(REQUIREMENT):
In the entries below, some lines contain "pixels"; work out how many and answer with the figure only.

[Document structure recognition data]
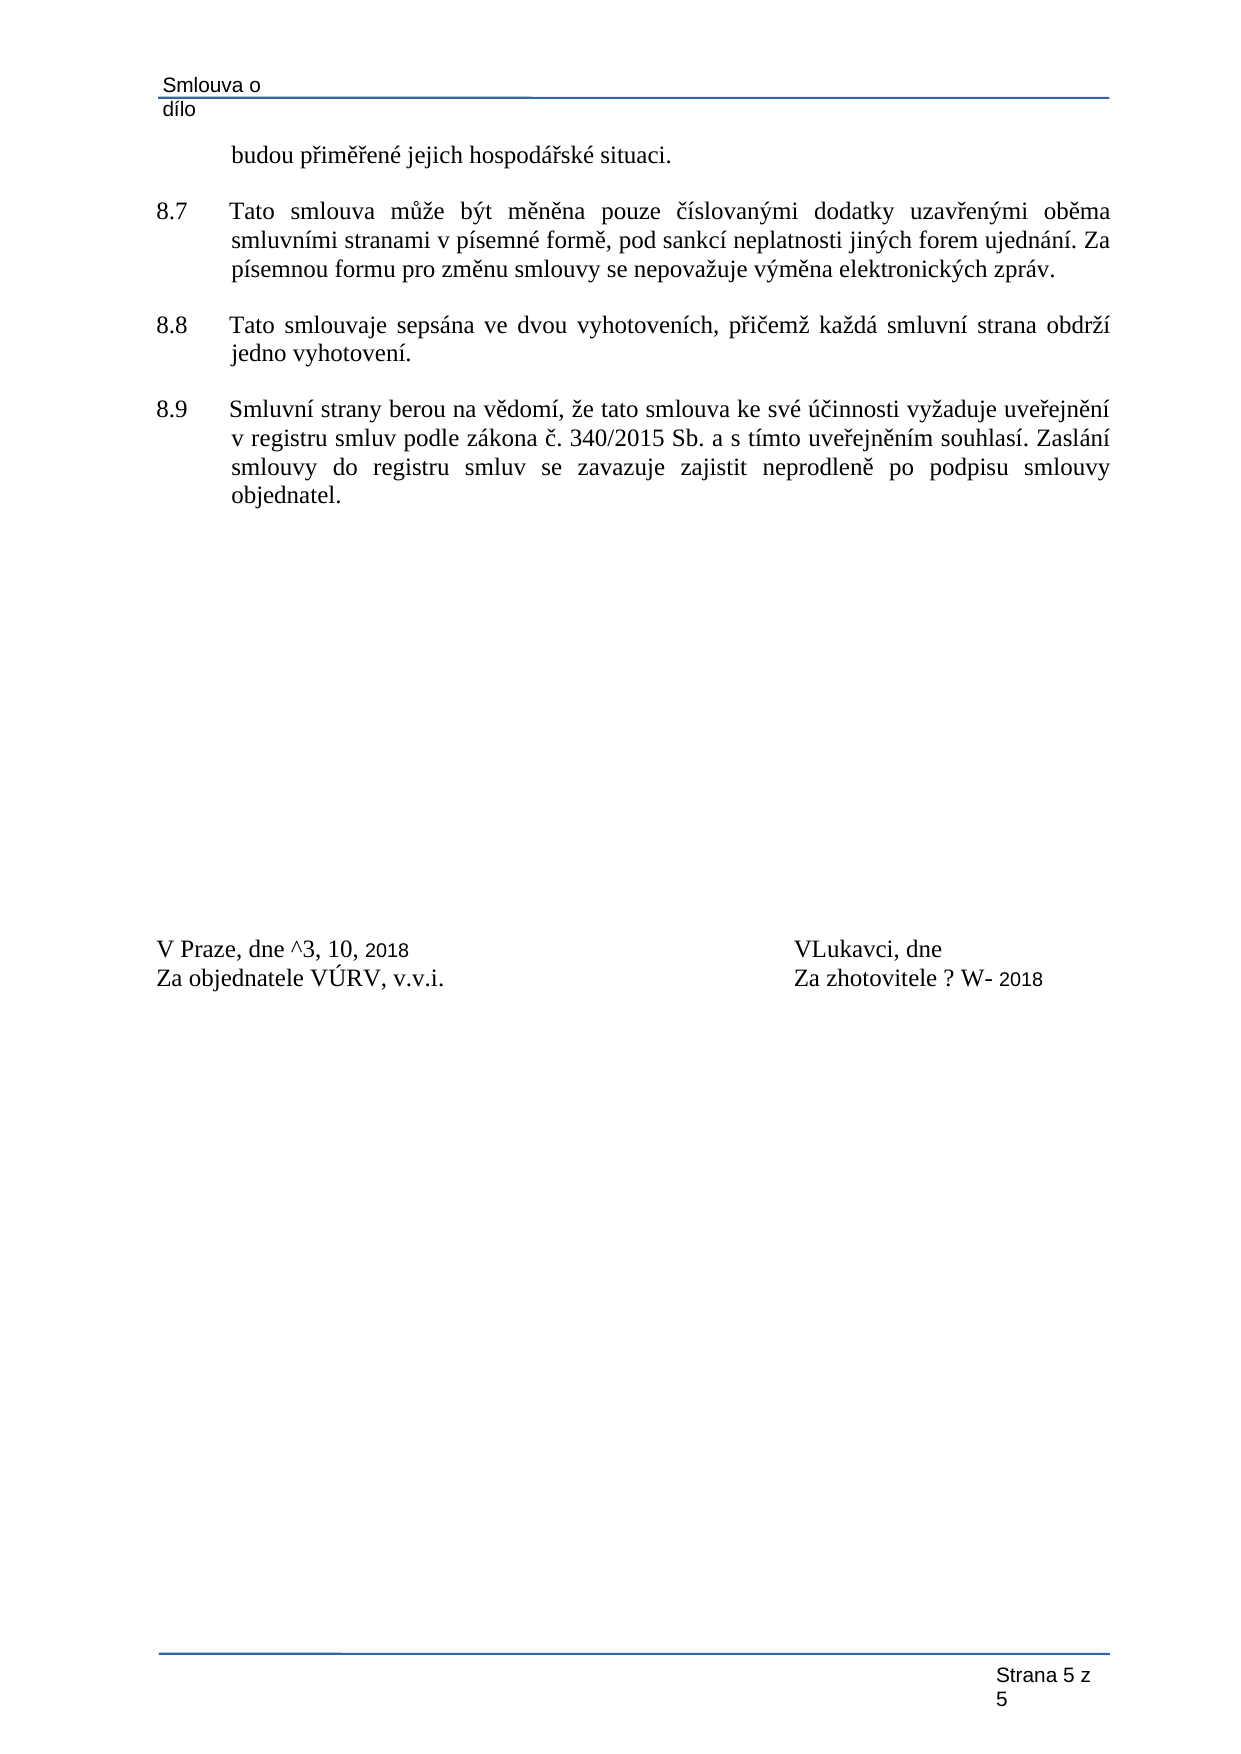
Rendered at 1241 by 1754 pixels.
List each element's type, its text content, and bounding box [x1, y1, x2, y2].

list Tato smlouvaje sepsána ve dvou vyhotoveních, přičemž každá smluvní strana obdrží jedno vyhotovení. [156, 310, 1111, 367]
text Za objednatele VÚRV, v.v.i. Za zhotovitele ? W- 2018 [156, 963, 1111, 992]
list Tato smlouva může být měněna pouze číslovanými dodatky uzavřenými oběma smluvními stranami v písemné formě, pod sankcí neplatnosti jiných forem ujednání. Za písemnou formu pro změnu smlouvy se nepovažuje výměna elektronických zpráv. [156, 196, 1111, 283]
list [156, 141, 1111, 169]
list Smluvní strany berou na vědomí, že tato smlouva ke své účinnosti vyžaduje uveřejnění v registru smluv podle zákona č. 340/2015 Sb. a s tímto uveřejněním souhlasí. Zaslání smlouvy do registru smluv se zavazuje zajistit neprodleně po podpisu smlouvy objednatel. [156, 394, 1111, 509]
text V Praze, dne ^3, 10, 2018 VLukavci, dne [156, 934, 1111, 963]
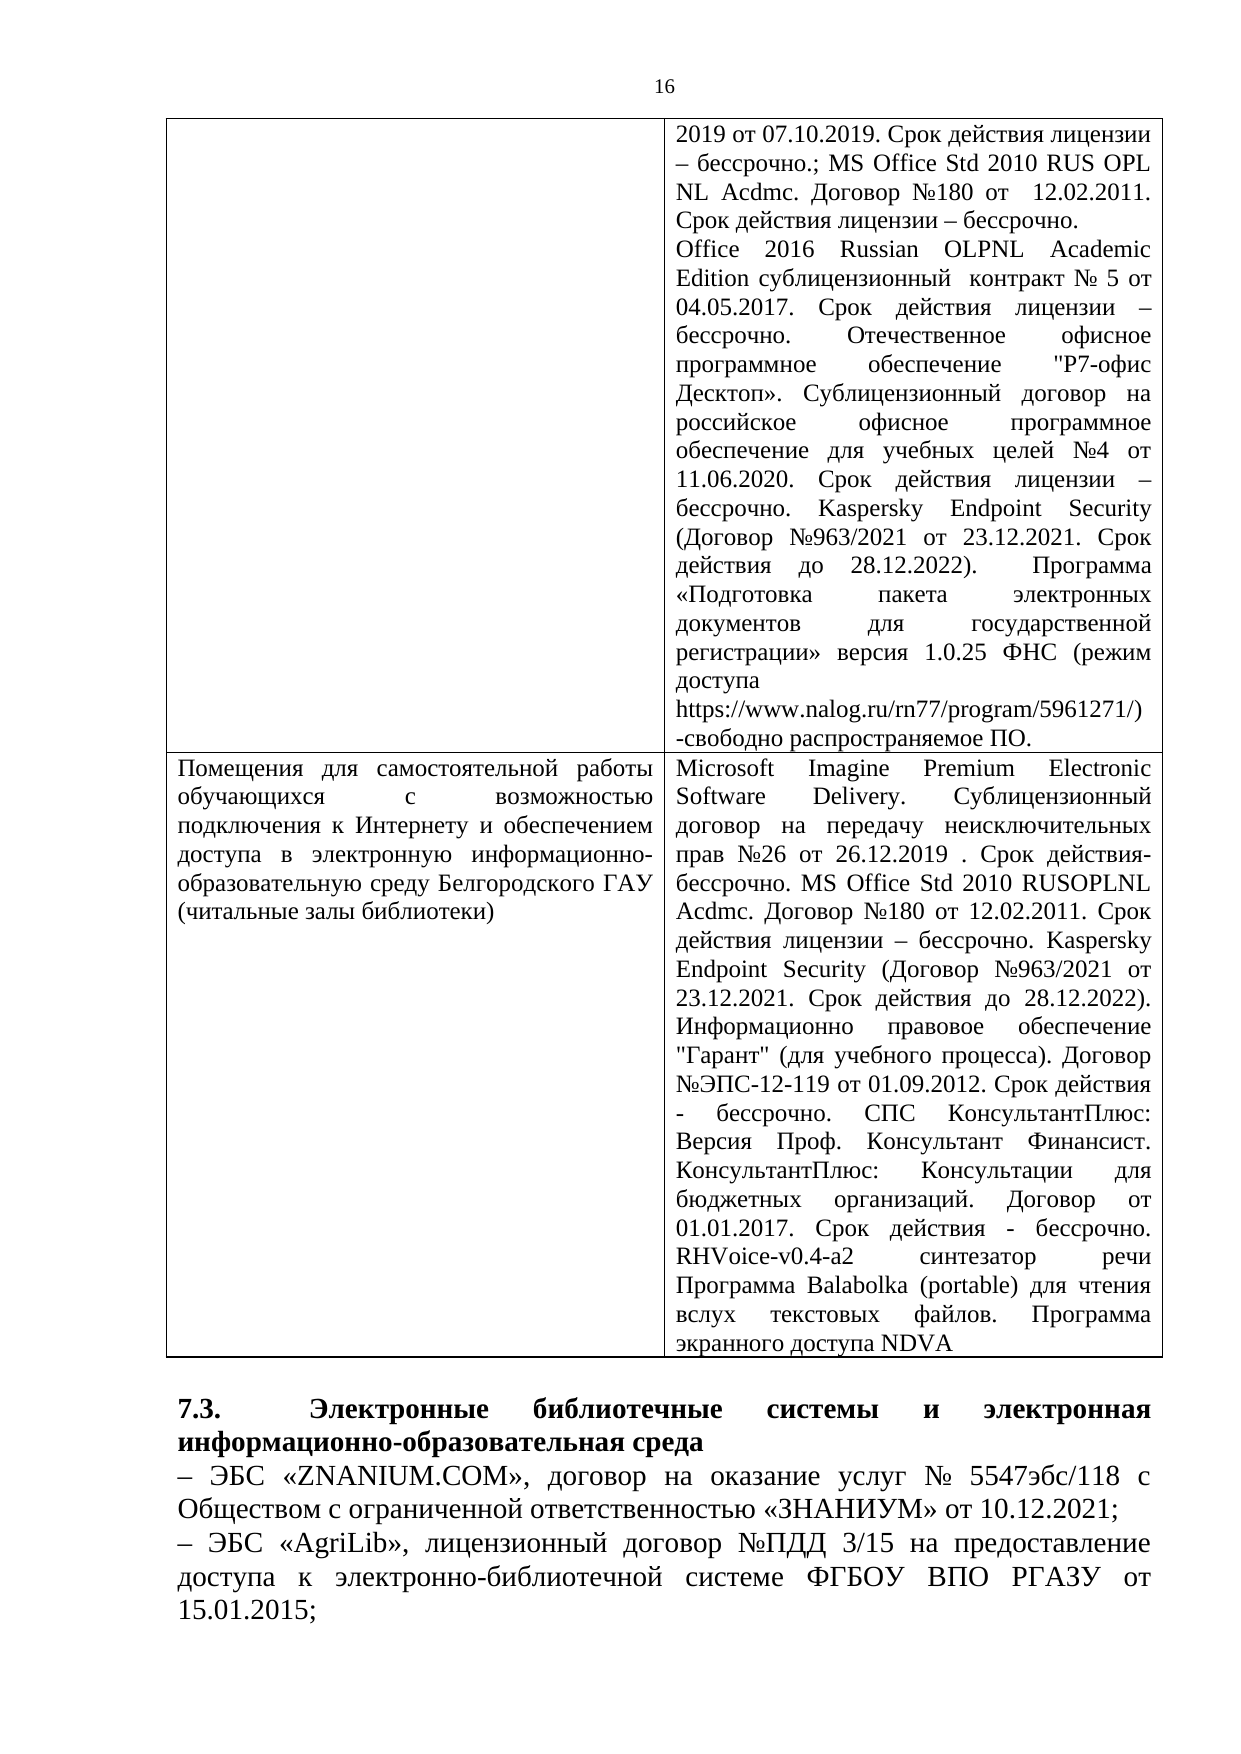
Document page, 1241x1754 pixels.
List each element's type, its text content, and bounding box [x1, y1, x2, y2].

(TASK OUTPUT):
2